While packaged with new commentaries from Pennebaker and road manager Bob Neuwirth, as well as a special paperback book and a clever flip-book, the jewels in the new "Bob Dylan: Dont Look Back 1965 Tour Deluxe Edition" are found in the batch of unused footage, such as uncut performances of such classics as "Don't Think Twice" and "It's All Over Now, Baby Blue."

Before a special screening of the outtakes last night (Feb. 26) at the Museum of Television and Radio in New York, Pennebaker was interviewed by Neuwirth. He noted that he initially dreaded the idea of doing "Dont Look Back 2," and that he never had any plans to release the onstage or offstage leftovers.

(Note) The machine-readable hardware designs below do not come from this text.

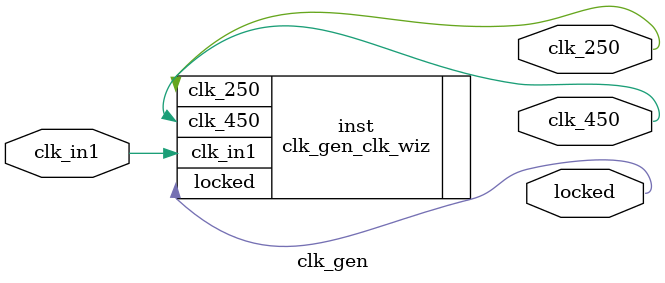
<source format=v>


`timescale 1ps/1ps

(* CORE_GENERATION_INFO = "clk_gen,clk_wiz_v6_0_11_0_0,{component_name=clk_gen,use_phase_alignment=true,use_min_o_jitter=false,use_max_i_jitter=false,use_dyn_phase_shift=false,use_inclk_switchover=false,use_dyn_reconfig=false,enable_axi=0,feedback_source=FDBK_AUTO,PRIMITIVE=MMCM,num_out_clk=2,clkin1_period=10.000,clkin2_period=10.000,use_power_down=false,use_reset=false,use_locked=true,use_inclk_stopped=false,feedback_type=SINGLE,CLOCK_MGR_TYPE=NA,manual_override=false}" *)

module clk_gen 
 (
  // Clock out ports
  output        clk_450,
  output        clk_250,
  // Status and control signals
  output        locked,
 // Clock in ports
  input         clk_in1
 );

  clk_gen_clk_wiz inst
  (
  // Clock out ports  
  .clk_450(clk_450),
  .clk_250(clk_250),
  // Status and control signals               
  .locked(locked),
 // Clock in ports
  .clk_in1(clk_in1)
  );

endmodule

</source>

"When I made 'Dont Look Back,' I thought I was writing this play, about this character. It wasn't a musical comedy -- it was a real play, a piece of theater, so I cut short all the music, because I figured people who were interested in his music would go out and buy his record and that would take care of that," he said.

But when prodded by Walker Lamond, the editor of the new outtakes, he said he saw the value in releasing the full performances. "When I watched them from beginning to end, I thought, 'Holy sh*t.' He would play to audiences of 2,000-3000 people -- a full theater -- and they would be spellbound, deadly silent, listening to every clink and clatter that he made."

In Sheffield, Dylan is seen surrounded by charmingly awkward and totally starstruck fans, who, in a loss for words, ask him what time the show starts and when he arrived in town. "I don't know what to say," says one. "Me neither," says Dylan.

Before the screening, Patti Smith recalled spending "weeks pay at the factory" to travel to Philadelphia and New York from her home in south New Jersey to see the film, noting that it influenced everything from the way she talks to the way she walks.

"For me, 'Don't Look Back' showed an artist who was both deeply generous and caring, had a sense of social responsibility but was also arrogant, free and new," she said. "And I think what I got from watching [the film] was the sense that all of these things were important -- not just to have attitude, but to have something to back it up.

After the screening, Pennebaker remembered Dylan nudging him to film him at the piano, thus capturing both a song in progress, and one of the film's most spellbinding moments. In one of the outtakes, Neuwirth, Grossman and Dylan are seen talking about the Beatles' planned visit to Dylan's famed Royal Albert Hall show in London, and where they would go if the crowd got out of control.

When asked why he didn't film the Beatles and Dylan together, Pennebaker said he did, dismissing the footage as "very sloppy," before adding: "The Beatles were just the Beatles. I wanted the movie to be about Bob Dylan."